Devido a estas condições, a UFT aprovou esse ano um projeto cujo slogan é “Doar é um ato de ressignificar a vida”, para solucionar essas questões, com intuito de sensibilizar a sociedade em relação a doação voluntária de corpos e/ou órgãos para o ensino, pesquisa e extensão. Uma vez que, o cadáver é a principal ferramenta de aprendizado cientifico e treinamento para os futuros profissionais da saúde, pois é dele que os estudantes colhem os primeiros ensinamentos que os farão compreender a proporção das particularidades do corpo humano.
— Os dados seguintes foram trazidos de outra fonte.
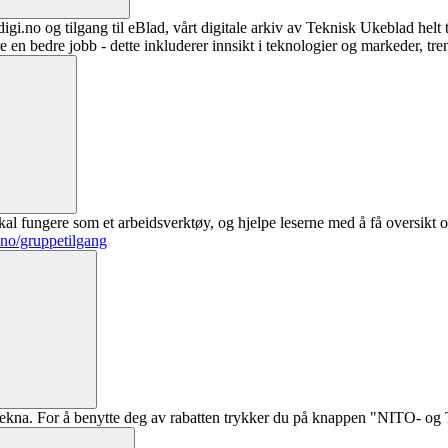
digi.no og tilgang til eBlad, vårt digitale arkiv av Teknisk Ukeblad helt
re en bedre jobb - dette inkluderer innsikt i teknologier og markeder, tre
al fungere som et arbeidsverktøy, og hjelpe leserne med å få oversikt o
.no/gruppetilgang
ekna. For å benytte deg av rabatten trykker du på knappen "NITO- og Te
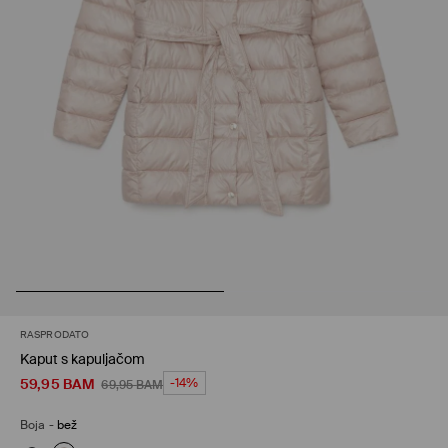
RASPRODATO
Kaput s kapuljačom
59,95
BAM
-14%
69,95
BAM
Boja
-
bež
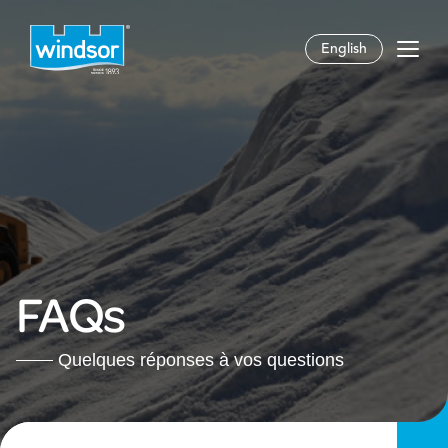
English
FAQs
Quelques réponses à vos questions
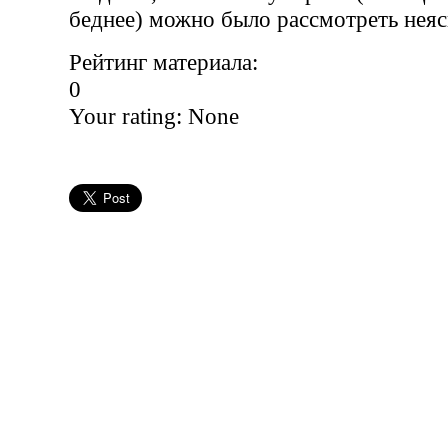
беднее) можно было рассмотреть неяс
Рейтинг материала:
0
Your rating:
None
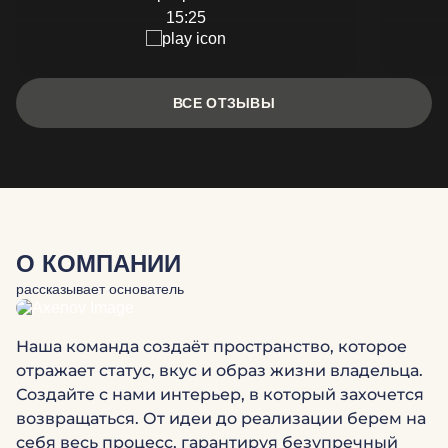
15:25
ВСЕ ОТЗЫВЫ
О КОМПАНИИ
рассказывает основатель
Наша команда создаёт пространство, которое
отражает статус, вкус и образ жизни владельца.
Создайте с нами интерьер, в который захочется
возвращаться. От идеи до реализации берем на
себя весь процесс, гарантируя безупречный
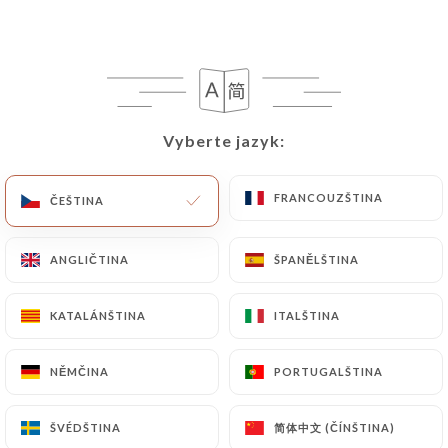
Vyberte jazyk:
Vyberte jazyk:
FRANCOUZŠTINA
FRANCOUZŠTINA
ČEŠTINA
ČEŠTINA
163 RECENZE
RESTAURANT MAROCAIN & LIBANAIS
ANGLIČTINA
ANGLIČTINA
ŠPANĚLŠTINA
ŠPANĚLŠTINA
43 Passage Des Panoramas
75002 Paris France
KATALÁNŠTINA
KATALÁNŠTINA
ITALŠTINA
ITALŠTINA
NĚMČINA
NĚMČINA
PORTUGALŠTINA
PORTUGALŠTINA
简体中文 (ČÍNŠTINA)
简体中文 (ČÍNŠTINA)
ŠVÉDŠTINA
ŠVÉDŠTINA
Kdo jsme?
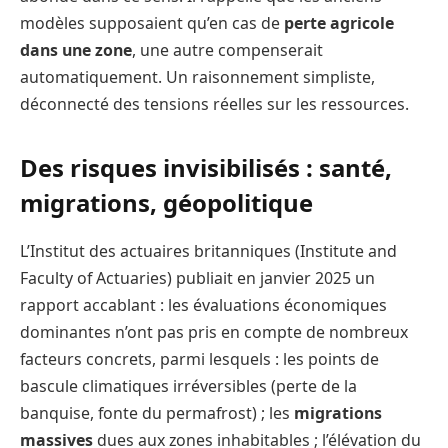
modèles supposaient qu’en cas de
perte agricole
dans une zone
, une autre compenserait
automatiquement. Un raisonnement simpliste,
déconnecté des tensions réelles sur les ressources.
Des risques invisibilisés : santé,
migrations, géopolitique
L’Institut des actuaires britanniques (Institute and
Faculty of Actuaries) publiait en janvier 2025 un
rapport accablant : les évaluations économiques
dominantes n’ont pas pris en compte de nombreux
facteurs concrets, parmi lesquels : les points de
bascule climatiques irréversibles (perte de la
banquise, fonte du permafrost) ; les
migrations
massives
dues aux zones inhabitables ; l’élévation du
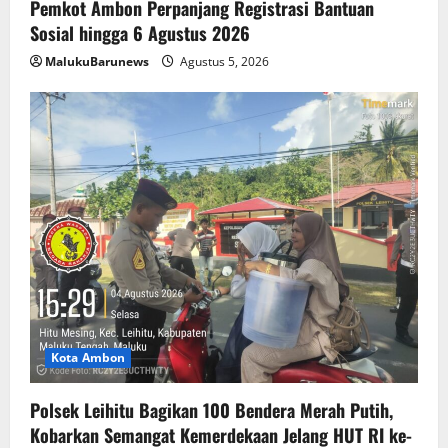
Pemkot Ambon Perpanjang Registrasi Bantuan
Sosial hingga 6 Agustus 2026
MalukuBarunews
Agustus 5, 2026
Kota Ambon
Polsek Leihitu Bagikan 100 Bendera Merah Putih,
Kobarkan Semangat Kemerdekaan Jelang HUT RI ke-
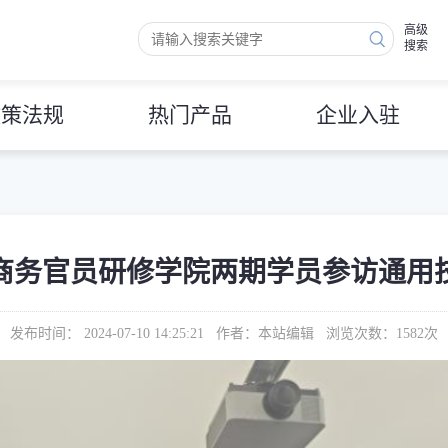
高级
搜索
政策法规
热门产品
企业入驻
商务官员研修学院两期学员参访通用
发布时间： 2024-07-10 14:25:21 作者：本站编辑 浏览次数：
1582
次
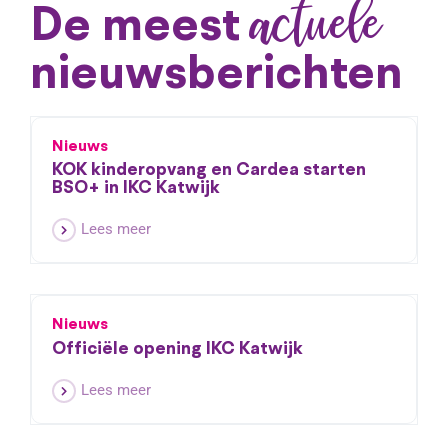
actuele
De meest
Contact
nieuwsberichten
Nieuws
KOK kinderopvang en Cardea starten
BSO+ in IKC Katwijk
Lees meer
Nieuws
Officiële opening IKC Katwijk
Lees meer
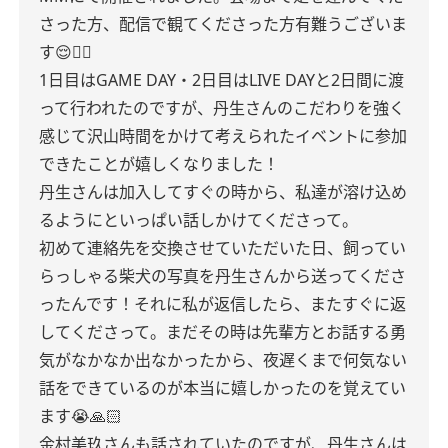
さった方、配信で観てくださった方有難うございま
す😌✊🏻
1日目はGAME DAY・2日目はLIVE DAYと2日間に渡
って行われたのですが、丹生さんのこだわりを強く
感じて沢山時間をかけて考えられたイベントに参加
できたことが嬉しくなりました！
丹生さんは加入してすぐの時から、私達が溶け込め
るようにといっぱい話しかけてくださって。
初めて連絡先を交換させていただいた日、飼ってい
らっしゃる柴犬の写真を丹生さんから送ってくださ
ったんです！それに私が返信したら、またすぐに返
してくださって。まだその時は先輩方とお話する勇
気がなかなか出なかったから、夜遅くまで何気ない
話をできているのが本当に嬉しかったのを覚えてい
ます😭🙏🏻
金村美玖さんも話されていたのですが、丹生さんは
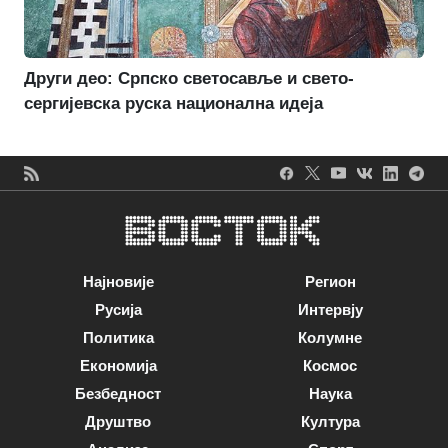
Други део: Српско светосавље и свето-
сергијевска руска национална идеја
Најновије
Регион
Русија
Интервју
Политика
Колумне
Економија
Космос
Безбедност
Наука
Друштво
Култура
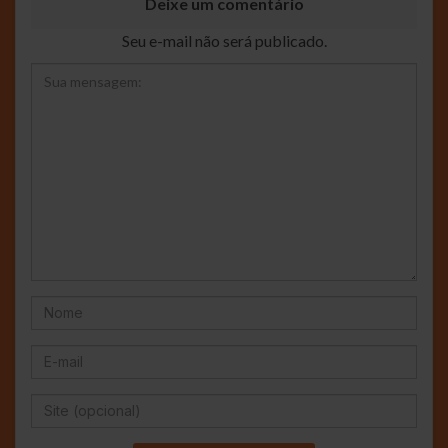
Deixe um comentário
Seu e-mail não será publicado.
Além de ter que aprender a controlar suas emoções ao deparar com um corpo e reconhecer a fragilidade da vida, já que será seu “primeiro” paciente.

“O projeto é muito importante para o nosso aprendizado, por que nós temos diferenças anatômicas, o meu corpo é diferente do seu, em relação ao tamanho, posição dos órgãos, então o contato com o corpo real facilita, e sairemos da faculdade sabendo como é realmente o corpo humano, como eu devo agir, e onde está cada órgão, cada detalhe, que é o mais importante. Então o projeto tem uma relação muito grande com a comunidade em relação à comunidade e ao ensino, cria uma relação muito produtiva” ressalta Walesca Rodrigues estudante de Nutrição e integrante do programa.
Juliana Gonçalves, estudante também de nutrição e que faz parte do projeto, afirma a importância do uso dos corpos reais (corpo humano) na formação dos futuros profissionais. “Nas peças sintéticas nós não” conseguimos ter noção de realmente como é a textura, cor, aparência, variações anatômicas, detalhes que conseguimos ver apenas nas peças reais, e isso é muito importante para nós estudantes, por que vamos lidar com isso, o real, então o mais próximo que a faculdade estiver do mercado de trabalho e da realidade que a gente vai enfrentar quando sair daqui, melhor!” conclui.
O programa oferece um outro caminho para os corpos, uma vez que, os preceitos convencionais são o sepultamento em jazigos e a cremação. O projeto já é adotado por vários países e algumas universidades brasileiras. Embora as implementações desses programas sejam tão recentes, algumas universidades já conseguem suprir suas necessidades exclusivamente das doações voluntárias, como por exemplo, a Universidade Federal de Minas Gerais, a Universidade do estado de São Paulo, Universidade Federal do Rio Grande do Norte e a Faculdade de Medicina do Rio Grande do Sul.
A UFT disponibiliza no site os documentos para ser preenchidos aos interessados em fazer a doação voluntária, tanto de familiares como o seu próprio corpo, e também para os interessados em doar órgãos.